Ten eerste is daar tot 11 juni in het MoMa op de zesde verdieping Cindy Sherman. Ze staart je direct driemaal levensgroot aan in respectievelijk een bowlingoutfit, een krijgerskostuum en een veel te groot stoffen Adamskostuum. En dat doet ze eigenlijk de hele tentoonstelling lang. Op afstand. Solistisch. Haar kijk op maatschappelijke ontwikkelingen wordt door haar op bizarre wijze de wereld in gestaard.
Zijzelf is het model, de styliste, de fotograaf en de grimeuse. Elke fotoverzameling representeert een thema zoals sex en porno, de kredietcrisis, mode, Aids en verval, Sprookjes, oude meesters. En op alle foto’s heeft ze zichzelf vastgelegd. In haar eentje. Vanaf de jaren 70 tot nu.
Vaak zijn de foto’s gemanipuleerd en de vraag blijft wie ze zelf nou eigenlijk is. Het is zo’n verzameling die je niet meer vergeet en waarvan je jaren later nog exact weet wat er te zien was. Sommige foto’s zijn prachtig bizar, vervreemdend en andere zijn walgelijk, wanstaltig ronduit smerig. Maar ze komen wel allemaal binnen.
Kijken dus!
Van een heel ander kaliber en daardoor des te leuker is de kleine intieme tentoonstelling over Rembrandt als inspiratiebron voor Degas in het Metropolitan.
Deze expositie is samengesteld door het rijksmuseum in Amsterdam en laat kleine zelfportretjes zien. De New York times had als kop ‘Soul searchers but not Soul Mates’. Ik heb eigenlijk nog nooit met mijn neus zo dicht op een Rembrandt kunnen staan en ‘de ziel van de portretjes’ zo kunnen bekijken. Mooi!

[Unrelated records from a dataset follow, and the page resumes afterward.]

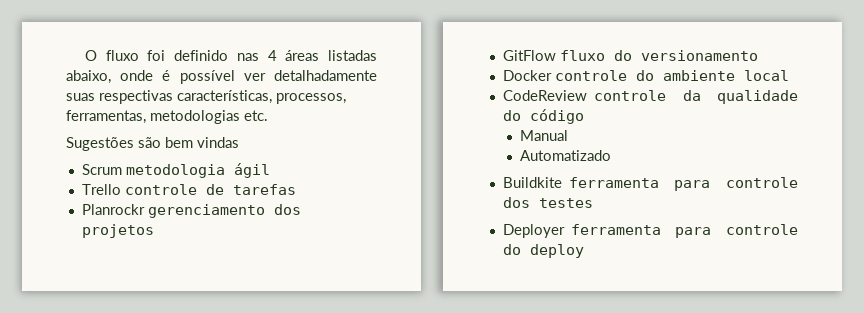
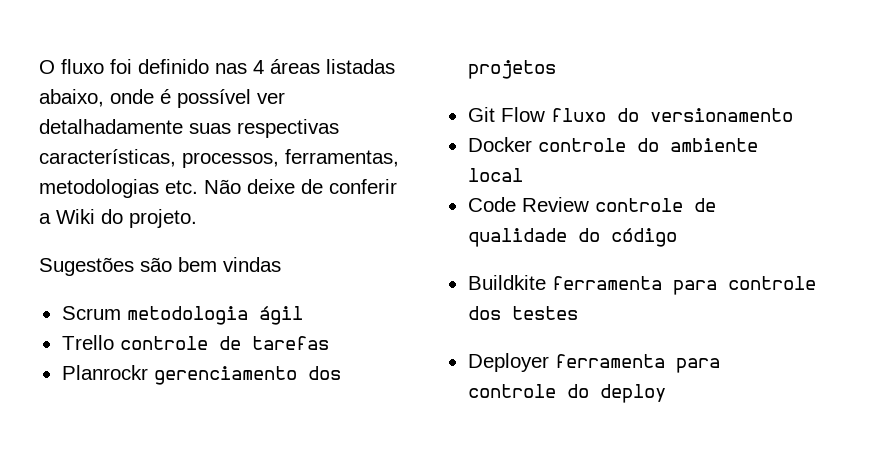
(268, 115) none -> [204,179,397,194] [39,209,197,228] Não deixe de conferir a Wiki do projeto.
[502,50,556,61] GitFlow -> [467,107,545,122] Git Flow
[502,90,701,101] CodeReview controle da -> [467,197,716,212] Code Review controle de
[519,130,568,141] [519,150,611,161] // Manual // Automatizado -> (677, 237) none

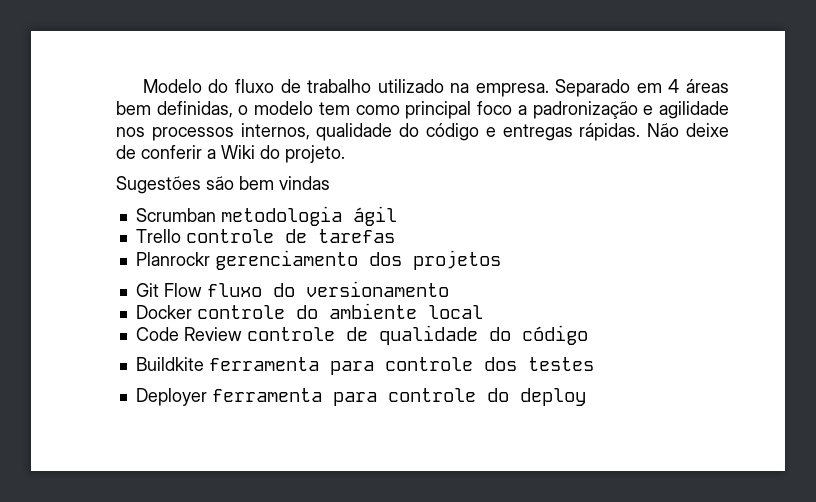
[39,59,395,74] [39,89,285,108] [39,119,339,138] [39,149,399,168] [39,179,198,198] O fluxo foi definido nas 4 áreas listadas abaixo, onde é possível ver detalhadamente suas respectivas características, processos, ferramentas, metodologias etc. -> [142,79,729,97] [116,101,730,119] [116,123,641,141] Modelo do fluxo de trabalho utilizado na empresa. Separado em 4 áreas bem definidas, o modelo tem como principal foco a padronização e agilidade nos processos internos, qualidade do código e entregas rápidas.
[61,306,121,320] Scrum -> [135,208,216,222] Scrumban

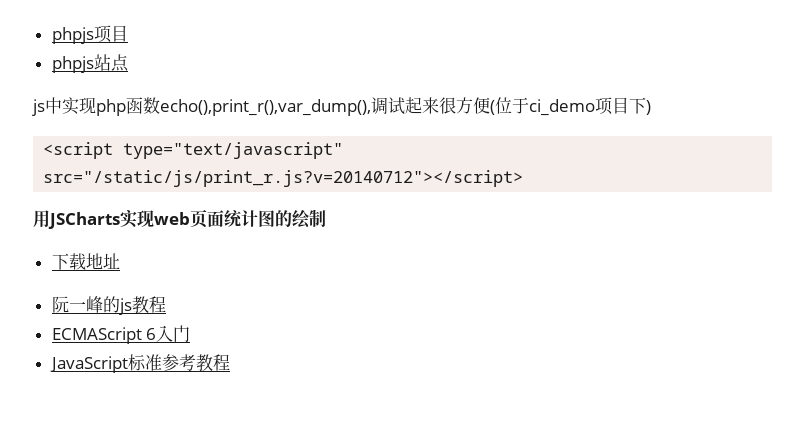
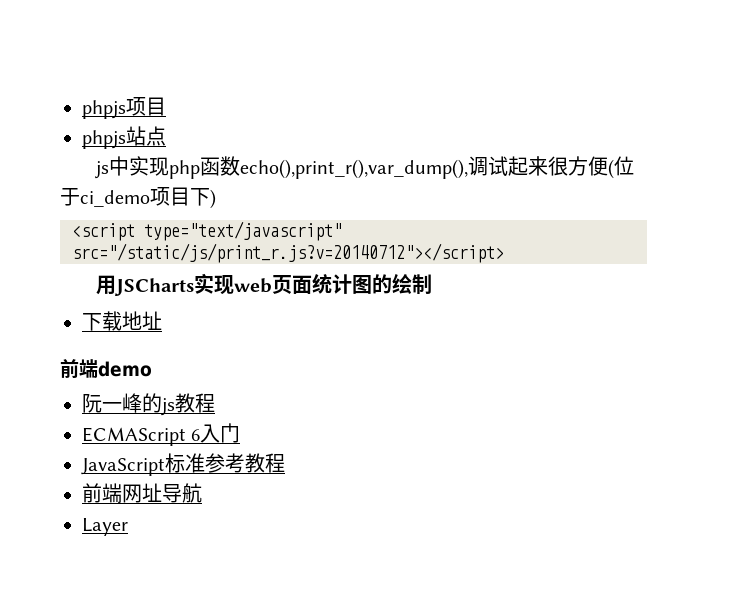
(120, 261) none -> [60,359,152,379] // 前端demo
(230, 362) none -> [82,483,202,503] [82,518,128,536] // 前端网址导航 // Layer

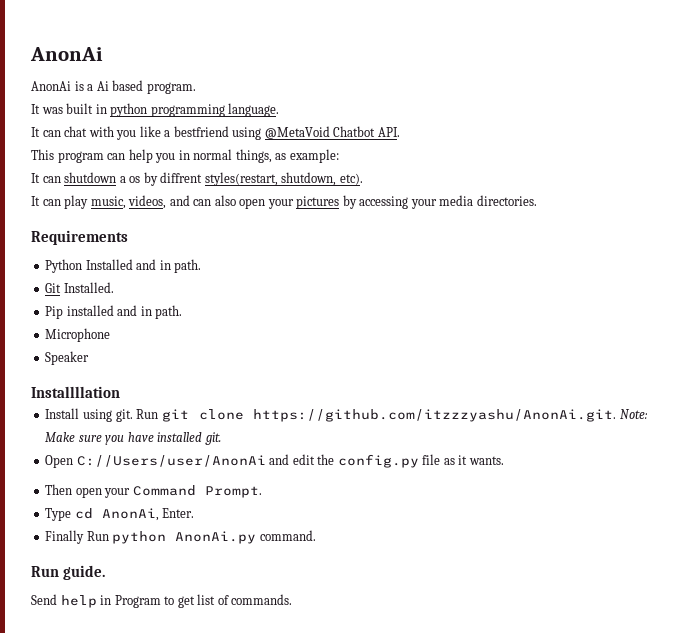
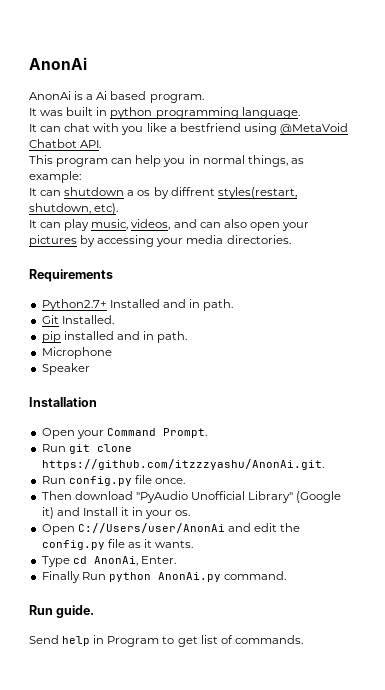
[45,259,83,273] Python -> [41,299,107,311] Python2.7+
[45,306,64,319] Pip -> [41,331,61,343] pip
[31,386,120,398] [45,408,133,422] Installllation // Install using git. -> [29,397,97,407] [41,428,207,439] Installation // Open your Command Prompt. //
[620,409,649,419] [45,432,221,445] Note: Make sure you have installed git. -> [41,475,185,486] [41,491,342,503] [41,507,191,519] // Run config.py file once. // Then download "PyAudio Unofficial Library" (Google it) and Install it in your os.
[45,484,262,498] // Then open your Command Prompt. -> (194, 544) none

Tot 20 mei in het Metropolitan Museum
En dan de derde. Veel conceptueler dan de eerste twee is de tentoonstelling van 3 kunstenaars in The New Museum op de Bowery. Dit museum zet je meestal enorm aan het denken als je er al iets van begrijpt. Maar prikkelend is het zeker. Nu daar te zien The Ungovernables. Over vrijheid en onvrijheid van denken in deze wereld. Tenminste dat heb ik er van gebakken. Van verslaving tot slavernij, van IT-cultuur tot Islam. Ervaringskunst!